The ball is now in the court of the Russians, Blinken said. “I think there are important things to work with if Russia is serious about working. And that is up to President Putin. So we’ll see how they react,” he said.

NATO has prepared its own response, which is in line with the letter from the United States. The US response should complement the response from the military treaty organisation. NATO will hand over that written answer on Thursday.

According to diplomats, the answer does not contain any crucial concessions to Moscow.
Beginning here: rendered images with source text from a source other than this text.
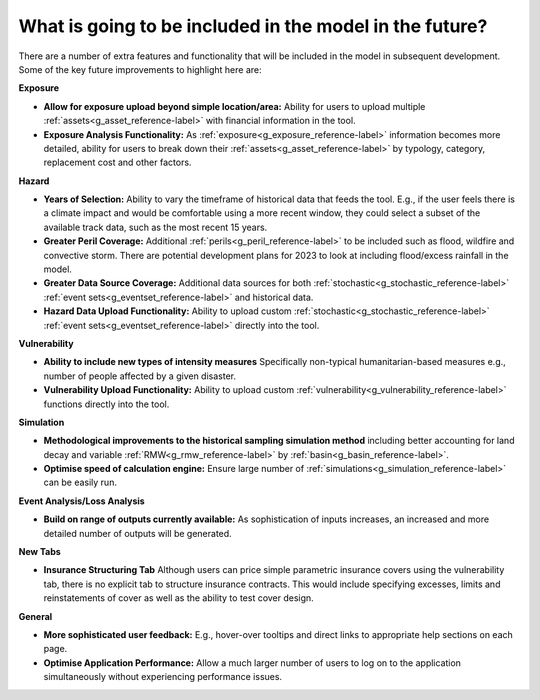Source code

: What is going to be included in the model in the future?
============================================================

There are a number of extra features and functionality that will be included in the model in subsequent development. Some of the key future improvements to highlight here are:

**Exposure**

* **Allow for exposure upload beyond simple location/area:** Ability for users to upload multiple :ref:`assets<g_asset_reference-label>` with financial information in the tool.

* **Exposure Analysis Functionality:** As :ref:`exposure<g_exposure_reference-label>` information becomes more detailed, ability for users to break down their :ref:`assets<g_asset_reference-label>` by typology, category, replacement cost and other factors.

**Hazard**

* **Years of Selection:** Ability to vary the timeframe of historical data that feeds the tool. E.g., if the user feels there is a climate impact and would be comfortable using a more recent window, they could select a subset of the available track data, such as the most recent 15 years.

* **Greater Peril Coverage:** Additional :ref:`perils<g_peril_reference-label>` to be included such as flood, wildfire and convective storm. There are potential development plans for 2023 to look at including flood/excess rainfall in the model.

* **Greater Data Source Coverage:** Additional data sources for both :ref:`stochastic<g_stochastic_reference-label>` :ref:`event sets<g_eventset_reference-label>` and historical data.

* **Hazard Data Upload Functionality:** Ability to upload custom :ref:`stochastic<g_stochastic_reference-label>` :ref:`event sets<g_eventset_reference-label>` directly into the tool.

**Vulnerability**

* **Ability to include new types of intensity measures** Specifically non-typical humanitarian-based measures e.g., number of people affected by a given disaster.

* **Vulnerability Upload Functionality:** Ability to upload custom :ref:`vulnerability<g_vulnerability_reference-label>` functions directly into the tool.

**Simulation**

* **Methodological improvements to the historical sampling simulation method** including better accounting for land decay and variable :ref:`RMW<g_rmw_reference-label>` by :ref:`basin<g_basin_reference-label>`.

* **Optimise speed of calculation engine:** Ensure large number of :ref:`simulations<g_simulation_reference-label>` can be easily run.

**Event Analysis/Loss Analysis**

* **Build on range of outputs currently available:**  As sophistication of inputs increases, an increased and more detailed number of outputs will be generated.

**New Tabs**

* **Insurance Structuring Tab** Although users can price simple parametric insurance covers using the vulnerability tab, there is no explicit tab to structure insurance contracts. This would include specifying excesses, limits and reinstatements of cover as well as the ability to test cover design.

**General**

* **More sophisticated user feedback:** E.g., hover-over tooltips and direct links to appropriate help sections on each page.

* **Optimise Application Performance:** Allow a much larger number of users to log on to the application simultaneously without experiencing performance issues.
Instead, Secretary-General Jens Stoltenberg said the alliance has reiterated its desire to find a “political solution” and encouraged Moscow to take the “way of diplomacy”.

Nevertheless, he added that NATO is ready to send additional troops to the Baltic and Black Seas regions. “There are serious disagreements between NATO and Russia, but it is also necessary to find our common ground to avoid armed conflict,” said the head of the North Atlantic Treaty Organization.

According to the Kremlin, NATO and US responses to Russia’s demand for more security guarantees do not sufficiently take into account Moscow’s positions. “On this basis, there is little cause for optimism,” Kremlin spokesman Dmitri Peskov said on Thursday.

“You cannot say that our views have been taken into account or that there is a willingness to consider our concerns,” Peskov told reporters. However, the Kremlin spokesman further wished to refrain from “conceptual assessments” of the Western response.

Russian President Vladimir Putin has already read the US response, and it has been confirmed. However, it is not yet clear when Moscow will respond. “Obviously, it will take some time to analyse everything,” said Peskov.

Foreign Minister Sergei Lavrov describes the US response as “one that allows us to count on the start of a serious conversation, albeit on secondary issues.” But the document contains “no positive response to the main theme,” it said.